Resting pia-ventricular steady potential in the cat is ordinarily surface positive by values ranging from less than one to as much as 7 mV. Occlusion of one middle cerebral artery is usually followed by a prominent sustained surface negative steady potential shift in the middle of the cortical surface area of distribution of this vessel. This change may be recorded with either pia-ventricular or cortico-cortical electrode placement but not from transcortical leads alone. It is therefore presumably developed across white matter, i.e., between injured and uninjured portions of subcortical axons. The role of the cerebral white matter in the steady potential shift of such restricted cerebral vascular occlusion is shown by the subcortex to ventricle leads.
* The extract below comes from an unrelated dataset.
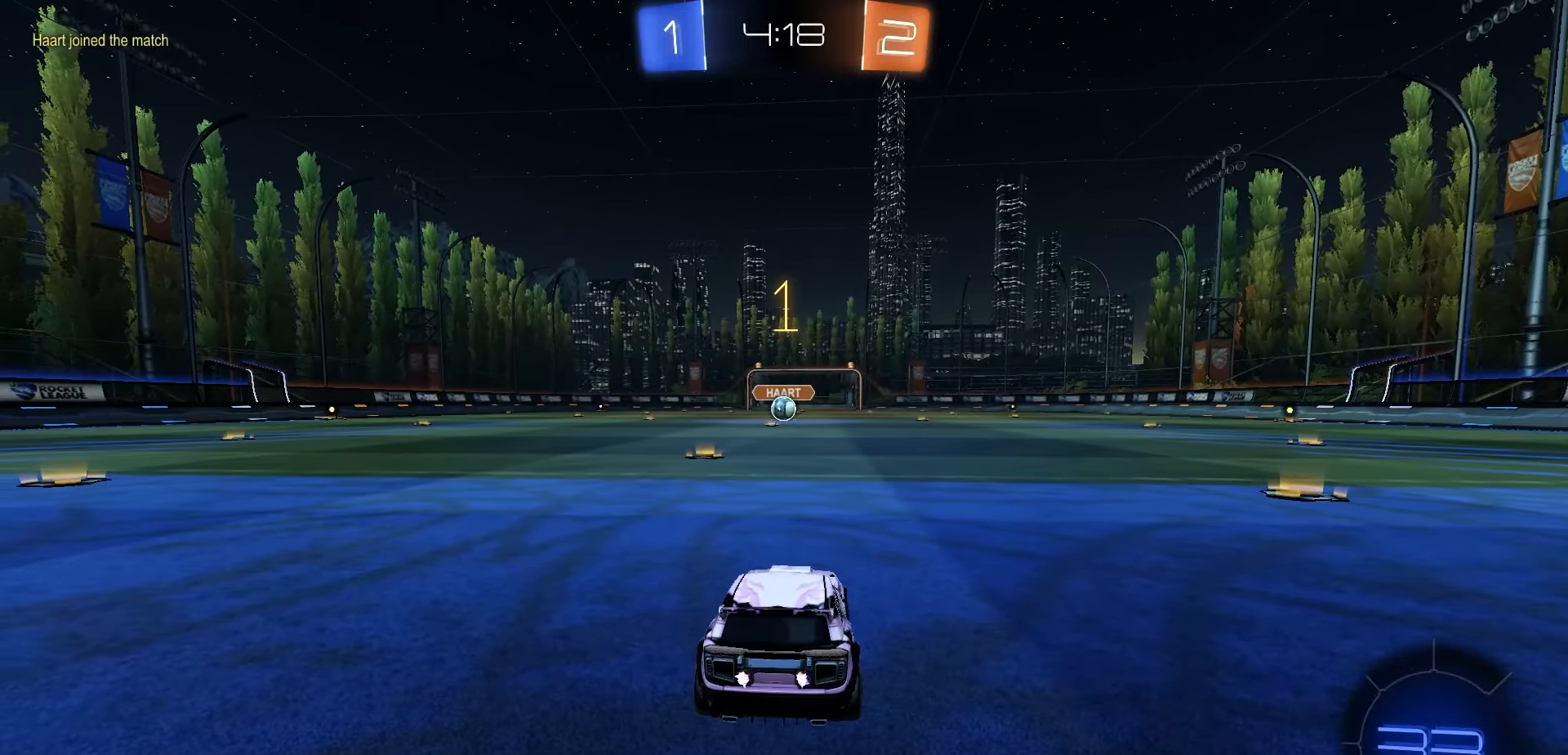
{"dt_ms": 1000, "buttons": ["R1", "R2"], "left_stick": "down-left", "right_stick": "center", "events": [[417, "left_stick", "right"], [467, "A", "down"], [517, "A", "up"], [517, "left_stick", "up-left"], [583, "A", "down"], [633, "left_stick", "down-right"], [650, "A", "up"], [683, "left_stick", "down"], [867, "left_stick", "down-left"]]}
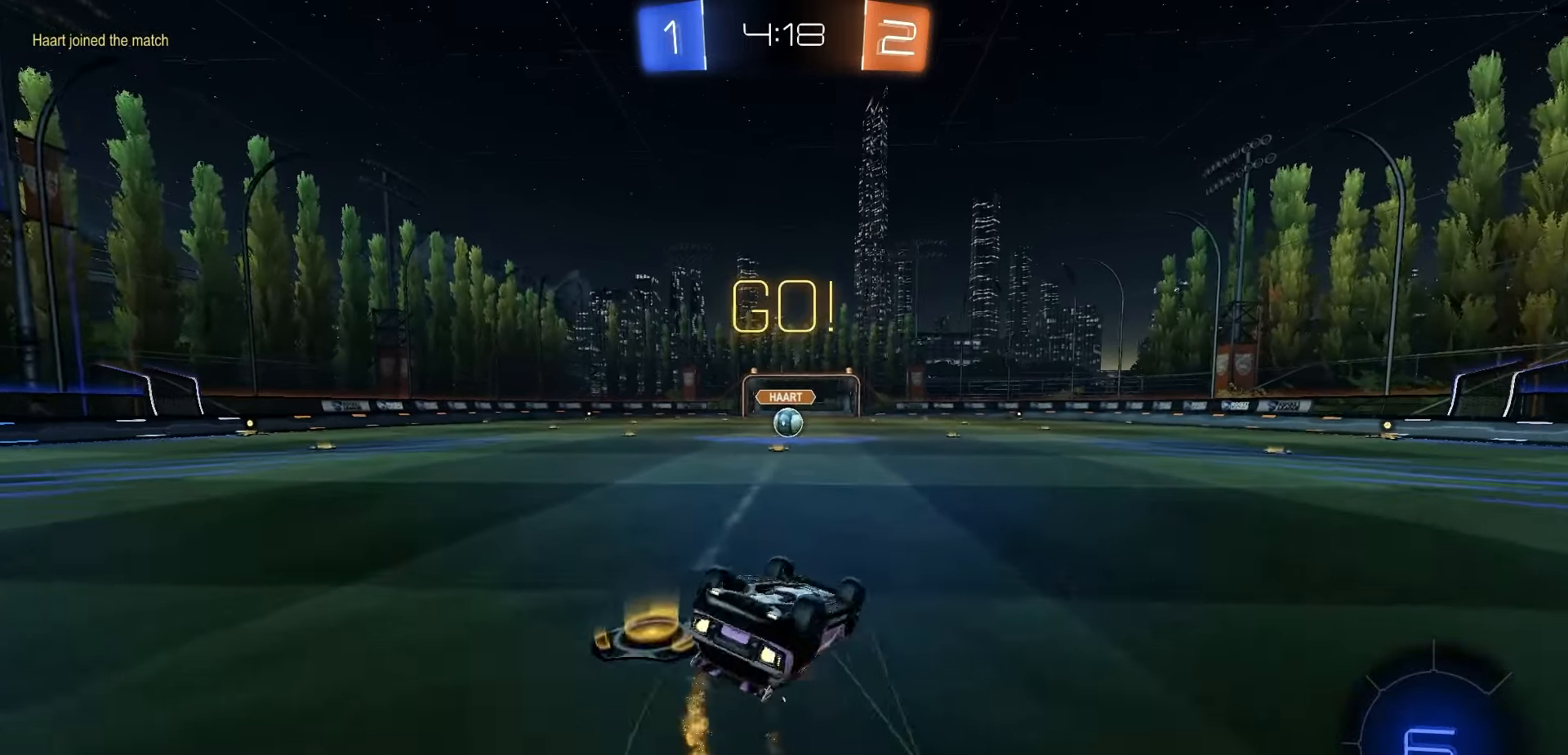
{"dt_ms": 500, "buttons": ["R1", "R2"], "left_stick": "center", "right_stick": "center", "events": [[83, "X", "down"], [317, "left_stick", "center"], [367, "X", "up"]]}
When steady potential is recorded from each of several cortical loci simultaneously it is found that the magnitude of this shift decrements toward the periphery of the ischemic region. The surface negative steady potential shift produced by such vascular occlusion attains an amplitude of 5 to 11 mV. in the center of the surface area of distribution of the middle cerebral artery. This change is qualitatively identical in the cat and monkey. With permanent occlusion of the vessel the steady potential shift may be transient, lasting only a few minutes or may continue at maximal value for as long as one hour. These findings are independent of the effects of Nembutal anesthesia. The ECG changes accompanying this steady potential shift are similar to those of sudden cerebral anoxia. A steady potential shift qualitatively indistinguishable from that of restricted vascular occlusion is produced by application of a small piece of solid carbon dioxide to the cortical surface. It is concluded that the steady potential shift of vascular occlusion is not peculiar to the latter but that it is a basic property of focal injury of the mammalian brain. The origin of steady potential gradients resulting from the focal cerebral injury is explainable in terms of the algebraically summated effects of injury of individual anatomical units. It is suggested that the term “cerebral injury potential” aptly characterizes the sustained steady potential shift of focal brain injury. When a brief steady potential shift follows occlusion of one middle cerebral artery the sequence of events at a given locus bears a striking similarity to that of a spreading depression.